Centennial Badge


The above 1929 photograph, which accompanied the article on the left, is in very poor condition. Only under the most favorable lighting conditions one can faintly make out:

Pulaski's likeness.


CENTENNIAL

CELEBRATION 

PULASKI

100th Anniversary of Gen. Kazimierz Pułaski's Death

Savannah; October 9, 1879

  On October 9, 1879, Savannah celebrated the 100th anniversary of the Siege of Savannah in 1779. In a multi-page article (that took up approx. one-third of the entire newspaper) printed in the Savannah newspaper on October 8, 1879, it documented the Siege of Savannah and prominently featured Gen. Pułaski's participation. (The article is too lengthy to reproduce here.) However the schedule of events for the celebration, contrary to the October 8th newspaper article, focused attention on Seargent Jasper and the laying of the cornerstone of his monument. An anomaly to this is apparent contradiction is found in a Savannah Press newspaper article of 1929 (in conjunction with the 150th anniversary), when a Savanniahian displayed the official centennial badge from the 1879 celebration, having Gen. Pułaski's likeness as the central image.


    The ceremony's order of procession was as follows:

  • General Lafayette McLaws, Marshal and his Aides,
  • Carriage containing the Governors of Georgia, South Carolina and Florida,
  • German Fusiliers as escort for the Orator of the Day,
  • Carriage containing Gen. John B. Gordon, Orator of the Day, and Presidents of the Jasper Monumental Association and the Centennial Committee,
  • Carriages containing the Mayor and Alderman of the city,
  • Carriages containing the Jasper Monumental Association and the Centennial Committee,
  • Civic societies,
  • Infantry units under the Senior Commander,
  • Artillery under the Senior Commander, and
  • Cavalry units under the Senior Commander.


  The Procession Route was described as follows:

  The column will move promptly at ten o'clock down South Broad to Abercorn street, down Abercorn to Broughton, up Broughton to Drayton, down Drayton up Bay, up Bay  to Whitaker, up Whitaker to St. Julian, down St. Julian to Bull, up Bull to Liberty, down Liberty to Abercorn, up Abercorn to Harris, up to Bull, up the west side of Bull to Charlton, down Charlton to Drayton streets.

 

The Program of Exercises was described as follows:

  • Music  (furnished by the Thirteenth United States Infantry Band) - "Star Spangled Banner", "Yankee Doodle", "Dixie",
  • Laying of the Corner by Captain John McMahon, President Jasper Monumental Association,
  • Music - "Garry Owen", "St. Patrick's Day",
  • Introduction of Orator by P.W. Meldrim, Esq.,
  • Oration by General John B. Gordon,
  • Music - "Polish Hymn", "Pulaski March" (composed specially for the occasion), and "Marseillaise". 

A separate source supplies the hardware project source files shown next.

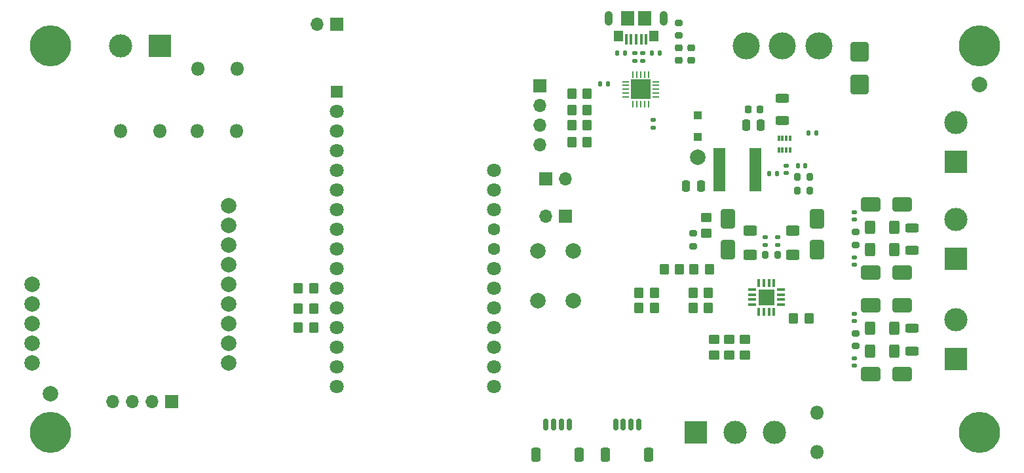
<source format=gbr>
%TF.GenerationSoftware,KiCad,Pcbnew,7.0.8*%
%TF.CreationDate,2024-03-31T13:52:50+01:00*%
%TF.ProjectId,cryoskills_sensor_kit,6372796f-736b-4696-9c6c-735f73656e73,rev?*%
%TF.SameCoordinates,Original*%
%TF.FileFunction,Soldermask,Top*%
%TF.FilePolarity,Negative*%
%FSLAX46Y46*%
G04 Gerber Fmt 4.6, Leading zero omitted, Abs format (unit mm)*
G04 Created by KiCad (PCBNEW 7.0.8) date 2024-03-31 13:52:50*
%MOMM*%
%LPD*%
G01*
G04 APERTURE LIST*
G04 Aperture macros list*
%AMRoundRect*
0 Rectangle with rounded corners*
0 $1 Rounding radius*
0 $2 $3 $4 $5 $6 $7 $8 $9 X,Y pos of 4 corners*
0 Add a 4 corners polygon primitive as box body*
4,1,4,$2,$3,$4,$5,$6,$7,$8,$9,$2,$3,0*
0 Add four circle primitives for the rounded corners*
1,1,$1+$1,$2,$3*
1,1,$1+$1,$4,$5*
1,1,$1+$1,$6,$7*
1,1,$1+$1,$8,$9*
0 Add four rect primitives between the rounded corners*
20,1,$1+$1,$2,$3,$4,$5,0*
20,1,$1+$1,$4,$5,$6,$7,0*
20,1,$1+$1,$6,$7,$8,$9,0*
20,1,$1+$1,$8,$9,$2,$3,0*%
G04 Aperture macros list end*
%ADD10RoundRect,0.200000X0.275000X-0.200000X0.275000X0.200000X-0.275000X0.200000X-0.275000X-0.200000X0*%
%ADD11RoundRect,0.225000X0.250000X-0.225000X0.250000X0.225000X-0.250000X0.225000X-0.250000X-0.225000X0*%
%ADD12C,3.000000*%
%ADD13R,3.000000X3.000000*%
%ADD14R,0.300000X0.670000*%
%ADD15RoundRect,0.140000X0.140000X0.170000X-0.140000X0.170000X-0.140000X-0.170000X0.140000X-0.170000X0*%
%ADD16RoundRect,0.135000X-0.135000X-0.185000X0.135000X-0.185000X0.135000X0.185000X-0.135000X0.185000X0*%
%ADD17RoundRect,0.250000X-0.900000X1.000000X-0.900000X-1.000000X0.900000X-1.000000X0.900000X1.000000X0*%
%ADD18RoundRect,0.250000X0.400000X0.625000X-0.400000X0.625000X-0.400000X-0.625000X0.400000X-0.625000X0*%
%ADD19O,1.700000X1.700000*%
%ADD20R,1.700000X1.700000*%
%ADD21C,2.000000*%
%ADD22RoundRect,0.250000X0.625000X-0.312500X0.625000X0.312500X-0.625000X0.312500X-0.625000X-0.312500X0*%
%ADD23RoundRect,0.250000X0.350000X0.450000X-0.350000X0.450000X-0.350000X-0.450000X0.350000X-0.450000X0*%
%ADD24C,5.300000*%
%ADD25RoundRect,0.250000X-0.350000X-0.450000X0.350000X-0.450000X0.350000X0.450000X-0.350000X0.450000X0*%
%ADD26R,1.600000X5.700000*%
%ADD27RoundRect,0.250000X-1.000000X-0.650000X1.000000X-0.650000X1.000000X0.650000X-1.000000X0.650000X0*%
%ADD28RoundRect,0.200000X0.200000X0.275000X-0.200000X0.275000X-0.200000X-0.275000X0.200000X-0.275000X0*%
%ADD29RoundRect,0.250000X0.450000X-0.350000X0.450000X0.350000X-0.450000X0.350000X-0.450000X-0.350000X0*%
%ADD30RoundRect,0.135000X-0.185000X0.135000X-0.185000X-0.135000X0.185000X-0.135000X0.185000X0.135000X0*%
%ADD31RoundRect,0.250000X0.250000X0.475000X-0.250000X0.475000X-0.250000X-0.475000X0.250000X-0.475000X0*%
%ADD32O,1.800000X1.800000*%
%ADD33RoundRect,0.250000X0.300000X-0.300000X0.300000X0.300000X-0.300000X0.300000X-0.300000X-0.300000X0*%
%ADD34RoundRect,0.218750X-0.256250X0.218750X-0.256250X-0.218750X0.256250X-0.218750X0.256250X0.218750X0*%
%ADD35R,2.100000X2.100000*%
%ADD36RoundRect,0.087500X-0.425000X0.087500X-0.425000X-0.087500X0.425000X-0.087500X0.425000X0.087500X0*%
%ADD37RoundRect,0.087500X-0.087500X0.425000X-0.087500X-0.425000X0.087500X-0.425000X0.087500X0.425000X0*%
%ADD38RoundRect,0.250000X-0.450000X0.350000X-0.450000X-0.350000X0.450000X-0.350000X0.450000X0.350000X0*%
%ADD39RoundRect,0.250000X-0.350000X-0.650000X0.350000X-0.650000X0.350000X0.650000X-0.350000X0.650000X0*%
%ADD40RoundRect,0.150000X-0.150000X-0.625000X0.150000X-0.625000X0.150000X0.625000X-0.150000X0.625000X0*%
%ADD41RoundRect,0.140000X-0.170000X0.140000X-0.170000X-0.140000X0.170000X-0.140000X0.170000X0.140000X0*%
%ADD42RoundRect,0.250000X-0.625000X0.400000X-0.625000X-0.400000X0.625000X-0.400000X0.625000X0.400000X0*%
%ADD43R,2.500000X2.500000*%
%ADD44RoundRect,0.062500X0.062500X0.350000X-0.062500X0.350000X-0.062500X-0.350000X0.062500X-0.350000X0*%
%ADD45RoundRect,0.062500X0.350000X0.062500X-0.350000X0.062500X-0.350000X-0.062500X0.350000X-0.062500X0*%
%ADD46C,3.500000*%
%ADD47RoundRect,0.135000X0.135000X0.185000X-0.135000X0.185000X-0.135000X-0.185000X0.135000X-0.185000X0*%
%ADD48O,1.050000X1.900000*%
%ADD49R,1.150000X1.450000*%
%ADD50R,1.750000X1.900000*%
%ADD51R,0.400000X1.400000*%
%ADD52RoundRect,0.135000X0.185000X-0.135000X0.185000X0.135000X-0.185000X0.135000X-0.185000X-0.135000X0*%
%ADD53RoundRect,0.250000X0.650000X-1.000000X0.650000X1.000000X-0.650000X1.000000X-0.650000X-1.000000X0*%
%ADD54C,1.800000*%
%ADD55C,1.600000*%
%ADD56R,1.600000X1.600000*%
%ADD57RoundRect,0.200000X-0.200000X-0.275000X0.200000X-0.275000X0.200000X0.275000X-0.200000X0.275000X0*%
%ADD58RoundRect,0.140000X0.170000X-0.140000X0.170000X0.140000X-0.170000X0.140000X-0.170000X-0.140000X0*%
%ADD59RoundRect,0.225000X0.225000X0.250000X-0.225000X0.250000X-0.225000X-0.250000X0.225000X-0.250000X0*%
G04 APERTURE END LIST*
D10*
%TO.C,C2*%
X137500000Y-81095000D03*
X137500000Y-82745000D03*
%TD*%
D11*
%TO.C,C16*%
X116250000Y-57300000D03*
X116250000Y-58850000D03*
%TD*%
D12*
%TO.C,J11*%
X127039998Y-107000000D03*
X121959998Y-107000000D03*
D13*
X116879998Y-107000000D03*
%TD*%
D14*
%TO.C,U3*%
X129080000Y-70480000D03*
X128580000Y-70480000D03*
X128080000Y-70480000D03*
X127580000Y-70480000D03*
X127580000Y-69000000D03*
X128080000Y-69000000D03*
X128580000Y-69000000D03*
X129080000Y-69000000D03*
%TD*%
D15*
%TO.C,C9*%
X130080000Y-72500001D03*
X131040000Y-72500001D03*
%TD*%
D16*
%TO.C,C12*%
X107712220Y-57972501D03*
X106692220Y-57972501D03*
%TD*%
D17*
%TO.C,D1*%
X138000000Y-62050000D03*
X138000000Y-57750000D03*
%TD*%
D18*
%TO.C,R13*%
X139400000Y-93537500D03*
X142500000Y-93537500D03*
%TD*%
D10*
%TO.C,C14*%
X114702221Y-54049997D03*
X114702221Y-55699997D03*
%TD*%
D19*
%TO.C,J12*%
X96700000Y-69820000D03*
X96700000Y-67280000D03*
X96700000Y-64740000D03*
D20*
X96700000Y-62200000D03*
%TD*%
D18*
%TO.C,R14*%
X139400000Y-96462500D03*
X142500000Y-96462500D03*
%TD*%
D21*
%TO.C,SW2*%
X101000000Y-83500000D03*
X101000000Y-90000000D03*
X96500000Y-83500000D03*
X96500000Y-90000000D03*
%TD*%
D22*
%TO.C,R2*%
X144817500Y-93537500D03*
X144817500Y-96462500D03*
%TD*%
D23*
%TO.C,R19*%
X116600000Y-85900000D03*
X118600000Y-85900000D03*
%TD*%
D21*
%TO.C,FID1*%
X33500000Y-102000000D03*
%TD*%
D12*
%TO.C,J1*%
X150500000Y-66920000D03*
D13*
X150500000Y-72000000D03*
%TD*%
D23*
%TO.C,R33*%
X100832220Y-65338311D03*
X102832220Y-65338311D03*
%TD*%
D18*
%TO.C,R11*%
X139400000Y-80457500D03*
X142500000Y-80457500D03*
%TD*%
D24*
%TO.C,H1*%
X153500000Y-57000000D03*
%TD*%
D25*
%TO.C,R7*%
X67500000Y-93430000D03*
X65500000Y-93430000D03*
%TD*%
D22*
%TO.C,R1*%
X144817500Y-80537500D03*
X144817500Y-83462500D03*
%TD*%
D26*
%TO.C,L1*%
X119880000Y-72995000D03*
X124580000Y-72995000D03*
%TD*%
D27*
%TO.C,D6*%
X143500000Y-90580000D03*
X139500000Y-90580000D03*
%TD*%
D28*
%TO.C,R29*%
X129950000Y-74000000D03*
X131600000Y-74000000D03*
%TD*%
D29*
%TO.C,R22*%
X119216251Y-95000000D03*
X119216251Y-97000000D03*
%TD*%
D30*
%TO.C,R35*%
X108964222Y-58992501D03*
X108964222Y-57972501D03*
%TD*%
D31*
%TO.C,C5*%
X123350000Y-67250000D03*
X125250000Y-67250000D03*
%TD*%
D32*
%TO.C,R24*%
X52500000Y-60000000D03*
X57580000Y-60000000D03*
%TD*%
D25*
%TO.C,R5*%
X111500000Y-90900000D03*
X109500000Y-90900000D03*
%TD*%
D33*
%TO.C,D8*%
X117117351Y-65979812D03*
X117117351Y-68779812D03*
%TD*%
D24*
%TO.C,H2*%
X153500000Y-107000000D03*
%TD*%
D34*
%TO.C,FB1*%
X114702221Y-58850000D03*
X114702221Y-57275000D03*
%TD*%
D35*
%TO.C,U2*%
X126000000Y-89500000D03*
D36*
X127862500Y-88525000D03*
X127862500Y-89175000D03*
X127862500Y-89825000D03*
X127862500Y-90475000D03*
D37*
X126975000Y-91362500D03*
X126325000Y-91362500D03*
X125675000Y-91362500D03*
X125025000Y-91362500D03*
D36*
X124137500Y-90475000D03*
X124137500Y-89825000D03*
X124137500Y-89175000D03*
X124137500Y-88525000D03*
D37*
X125025000Y-87637500D03*
X125675000Y-87637500D03*
X126325000Y-87637500D03*
X126975000Y-87637500D03*
%TD*%
D23*
%TO.C,R32*%
X100832220Y-67254156D03*
X102832220Y-67254156D03*
%TD*%
D38*
%TO.C,R15*%
X118250000Y-81250000D03*
X118250000Y-79250000D03*
%TD*%
D21*
%TO.C,TP1*%
X117100000Y-71400000D03*
%TD*%
D24*
%TO.C,H3*%
X33500000Y-57000000D03*
%TD*%
D29*
%TO.C,R18*%
X121216251Y-95000000D03*
X121216251Y-97000000D03*
%TD*%
D18*
%TO.C,R12*%
X139400000Y-83382500D03*
X142500000Y-83382500D03*
%TD*%
D23*
%TO.C,R17*%
X116500000Y-90900000D03*
X118500000Y-90900000D03*
%TD*%
D32*
%TO.C,R27*%
X132500000Y-104460000D03*
X132500000Y-109540000D03*
%TD*%
D39*
%TO.C,J9*%
X110800000Y-109875000D03*
X105200000Y-109875000D03*
D40*
X109500000Y-106000000D03*
X108500000Y-106000000D03*
X107500000Y-106000000D03*
X106500000Y-106000000D03*
%TD*%
D39*
%TO.C,J10*%
X101800000Y-109875000D03*
X96200000Y-109875000D03*
D40*
X100500000Y-106000000D03*
X99500000Y-106000000D03*
X98500000Y-106000000D03*
X97500000Y-106000000D03*
%TD*%
D10*
%TO.C,C4*%
X116500000Y-81250000D03*
X116500000Y-82900000D03*
%TD*%
D19*
%TO.C,J5*%
X97500000Y-79000000D03*
D20*
X100040000Y-79000000D03*
%TD*%
D16*
%TO.C,R28*%
X132415000Y-68250000D03*
X131395000Y-68250000D03*
%TD*%
D29*
%TO.C,R16*%
X123216251Y-95000000D03*
X123216251Y-97000000D03*
%TD*%
D32*
%TO.C,R26*%
X42500000Y-68000000D03*
X47580000Y-68000000D03*
%TD*%
D41*
%TO.C,C17*%
X125825000Y-82750000D03*
X125825000Y-81790000D03*
%TD*%
D23*
%TO.C,R23*%
X129500000Y-92250000D03*
X131500000Y-92250000D03*
%TD*%
D42*
%TO.C,R9*%
X123900000Y-83999999D03*
X123900000Y-80899999D03*
%TD*%
D23*
%TO.C,R21*%
X116500000Y-88925000D03*
X118500000Y-88925000D03*
%TD*%
D19*
%TO.C,J4*%
X67960000Y-54250000D03*
D20*
X70500000Y-54250000D03*
%TD*%
D42*
%TO.C,R10*%
X129400000Y-84000000D03*
X129400000Y-80900000D03*
%TD*%
D43*
%TO.C,U4*%
X109732222Y-62650001D03*
D44*
X110732222Y-64587501D03*
X110232222Y-64587501D03*
X109732222Y-64587501D03*
X109232222Y-64587501D03*
X108732222Y-64587501D03*
D45*
X107794722Y-63650001D03*
X107794722Y-63150001D03*
X107794722Y-62650001D03*
X107794722Y-62150001D03*
X107794722Y-61650001D03*
D44*
X108732222Y-60712501D03*
X109232222Y-60712501D03*
X109732222Y-60712501D03*
X110232222Y-60712501D03*
X110732222Y-60712501D03*
D45*
X111669722Y-61650001D03*
X111669722Y-62150001D03*
X111669722Y-62650001D03*
X111669722Y-63150001D03*
X111669722Y-63650001D03*
%TD*%
D12*
%TO.C,J2*%
X150500000Y-79460000D03*
D13*
X150500000Y-84540000D03*
%TD*%
D19*
%TO.C,J8*%
X41500000Y-103000000D03*
X44040000Y-103000000D03*
X46580000Y-103000000D03*
D20*
X49120000Y-103000000D03*
%TD*%
D25*
%TO.C,R8*%
X67500000Y-90950000D03*
X65500000Y-90950000D03*
%TD*%
D46*
%TO.C,SW1*%
X123380000Y-57000000D03*
X128080000Y-57000000D03*
X132780000Y-57000000D03*
%TD*%
D23*
%TO.C,R34*%
X100832220Y-69500000D03*
X102832220Y-69500000D03*
%TD*%
D32*
%TO.C,R25*%
X52420000Y-68000000D03*
X57500000Y-68000000D03*
%TD*%
D25*
%TO.C,R6*%
X67500000Y-88350000D03*
X65500000Y-88350000D03*
%TD*%
D23*
%TO.C,R31*%
X100832220Y-63250000D03*
X102832220Y-63250000D03*
%TD*%
D21*
%TO.C,FID2*%
X153500000Y-62000000D03*
%TD*%
D10*
%TO.C,C3*%
X137500000Y-94175000D03*
X137500000Y-95825000D03*
%TD*%
D47*
%TO.C,C11*%
X111202220Y-57962501D03*
X112222220Y-57962501D03*
%TD*%
D41*
%TO.C,C19*%
X137335000Y-79500000D03*
X137335000Y-78540000D03*
%TD*%
D28*
%TO.C,C1*%
X125825000Y-84000000D03*
X127475000Y-84000000D03*
%TD*%
D21*
%TO.C,U1*%
X31100000Y-98000000D03*
X31100000Y-95460000D03*
X31100000Y-92920000D03*
X31100000Y-90380000D03*
X31100000Y-87840000D03*
X56500000Y-77680000D03*
X56500000Y-80220000D03*
X56500000Y-82760000D03*
X56500000Y-85300000D03*
X56500000Y-87840000D03*
X56500000Y-90380000D03*
X56500000Y-92920000D03*
X56500000Y-95460000D03*
X56500000Y-98000000D03*
%TD*%
D48*
%TO.C,J13*%
X105582220Y-53500000D03*
D49*
X106837220Y-55730000D03*
D50*
X108032220Y-53500000D03*
X110282220Y-53500000D03*
D49*
X111477220Y-55730000D03*
D48*
X112732220Y-53500000D03*
D51*
X107857220Y-56150000D03*
X108507220Y-56150000D03*
X109157220Y-56150000D03*
X109807220Y-56150000D03*
X110457220Y-56150000D03*
%TD*%
D19*
%TO.C,J6*%
X100040000Y-74250000D03*
D20*
X97500000Y-74250000D03*
%TD*%
D24*
%TO.C,H4*%
X33500000Y-107000000D03*
%TD*%
D41*
%TO.C,C21*%
X137335000Y-92600000D03*
X137335000Y-91640000D03*
%TD*%
D52*
%TO.C,C13*%
X111332220Y-66600000D03*
X111332220Y-67620000D03*
%TD*%
D27*
%TO.C,D5*%
X143500000Y-86340000D03*
X139500000Y-86340000D03*
%TD*%
D25*
%TO.C,R4*%
X111500000Y-88925000D03*
X109500000Y-88925000D03*
%TD*%
D53*
%TO.C,D2*%
X121000000Y-79400000D03*
X121000000Y-83400000D03*
%TD*%
D16*
%TO.C,C15*%
X105530001Y-61957002D03*
X104510001Y-61957002D03*
%TD*%
D12*
%TO.C,J3*%
X150500000Y-92460000D03*
D13*
X150500000Y-97540000D03*
%TD*%
D27*
%TO.C,D4*%
X143500000Y-77500000D03*
X139500000Y-77500000D03*
%TD*%
D30*
%TO.C,R36*%
X110000221Y-58982499D03*
X110000221Y-57962499D03*
%TD*%
D54*
%TO.C,A1*%
X90820000Y-73110000D03*
X90820000Y-75650000D03*
X90820000Y-78190000D03*
D55*
X90820000Y-80730000D03*
X90820000Y-83270000D03*
D54*
X90820000Y-85810000D03*
X90820000Y-88350000D03*
X90820000Y-90890000D03*
X90820000Y-93430000D03*
X90820000Y-95970000D03*
X90820000Y-98510000D03*
X90820000Y-101050000D03*
X70500000Y-101050000D03*
X70500000Y-98510000D03*
X70500000Y-95970000D03*
X70500000Y-93430000D03*
X70500000Y-90890000D03*
X70500000Y-88350000D03*
X70500000Y-85810000D03*
X70500000Y-83270000D03*
X70500000Y-80730000D03*
X70500000Y-78190000D03*
X70500000Y-75650000D03*
X70500000Y-73110000D03*
X70500000Y-70570000D03*
X70500000Y-68030000D03*
X70500000Y-65490000D03*
D56*
X70500000Y-62950000D03*
%TD*%
D22*
%TO.C,R3*%
X128080000Y-63787500D03*
X128080000Y-66712500D03*
%TD*%
D12*
%TO.C,J7*%
X42500000Y-57000000D03*
D13*
X47580000Y-57000000D03*
%TD*%
D31*
%TO.C,C10*%
X115600001Y-75120000D03*
X117500001Y-75120000D03*
%TD*%
D23*
%TO.C,R20*%
X112774999Y-85900000D03*
X114774999Y-85900000D03*
%TD*%
D15*
%TO.C,C8*%
X126369999Y-73500002D03*
X127329999Y-73500002D03*
%TD*%
D41*
%TO.C,C18*%
X127475000Y-82750000D03*
X127475000Y-81790000D03*
%TD*%
D27*
%TO.C,D7*%
X143500000Y-99420000D03*
X139500000Y-99420000D03*
%TD*%
D57*
%TO.C,R30*%
X131600000Y-75750001D03*
X129950000Y-75750001D03*
%TD*%
D58*
%TO.C,C20*%
X137335000Y-84350000D03*
X137335000Y-85310000D03*
%TD*%
%TO.C,C22*%
X137335000Y-97400000D03*
X137335000Y-98360000D03*
%TD*%
D59*
%TO.C,C6*%
X123650000Y-65250000D03*
X125200000Y-65250000D03*
%TD*%
D53*
%TO.C,D3*%
X132500000Y-79400000D03*
X132500000Y-83400000D03*
%TD*%
D41*
%TO.C,C7*%
X128579997Y-73460002D03*
X128579997Y-72500002D03*
%TD*%
M02*

</source>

  After the exercises, the troops proceed to proceeded up Drayton St. to Forsyth Park to be reviewed by,  the governors, who were escorted from Madison Square by the cavalry, and in their honor, the proper, artillery salute was fired. The German Fusiliers of Charleston, S. Carolina, the only surviving organization that participated in the engagement in which Jasper fell,   

was selected as a special escort for the Orator of the Day. 


(Note: The Savannah Newspaper edition of October 10, 1879 is missing, therefore only information preceding the ceremony is available.) 

(Reproduced below is the newspaper article from October 11, 1929 article about the centennial badge.)       

Finds Old Badge of Centennial

Of Siege of Savannah

Pulaski's Likeness Was Upon Its Face 

  In going over some of the effects of his father, the late Emil Wambold, yesterday morning, William Wambold of the Odeon Theater, found a badge used in the centennial celebration in Savannah on October 9, 1879, another evidence of the regard in which the memory of Brigadier General Casimir Pulaski has been held in this city and the determination to do honor to him at all suitable times.

  The badge worn by the committee shows the likeness of Casimir Pulaski at the 100th anniversary of the siege of Savannah. He was evidently held in lively memory then, as well as on Wednesday when the 150th anniversary of his death was honored by the attendance of high officials of the Polish government and officials of the state department of this country.

  At the centennial Sergeant William Jasper's memory was particularly observed because the laying of the cornerstone of the monument in Madison took place then. The monument was not completed until a few years later. The parade held on the day of the anniversary was one of the largest and most spectacular ever held here, artillery, infantry and cavalry from many sections of the South, and including regular United States troops, paraded. There were several brigades in line. Charleston sent a number of companies, as did Augusta, and other points. The Morning News issued a Jasper centennial edition, in which cuts of Pulaski, Benjamin Lincoln, McIntosh and others were used. Prominent in the parade were Gen. Lafayette McLaws, Gen. A. R. Lawton, Maj. Basinger, Maj. Anderson and other soldiers whose memories are yet fresh in the minds of Savannahians.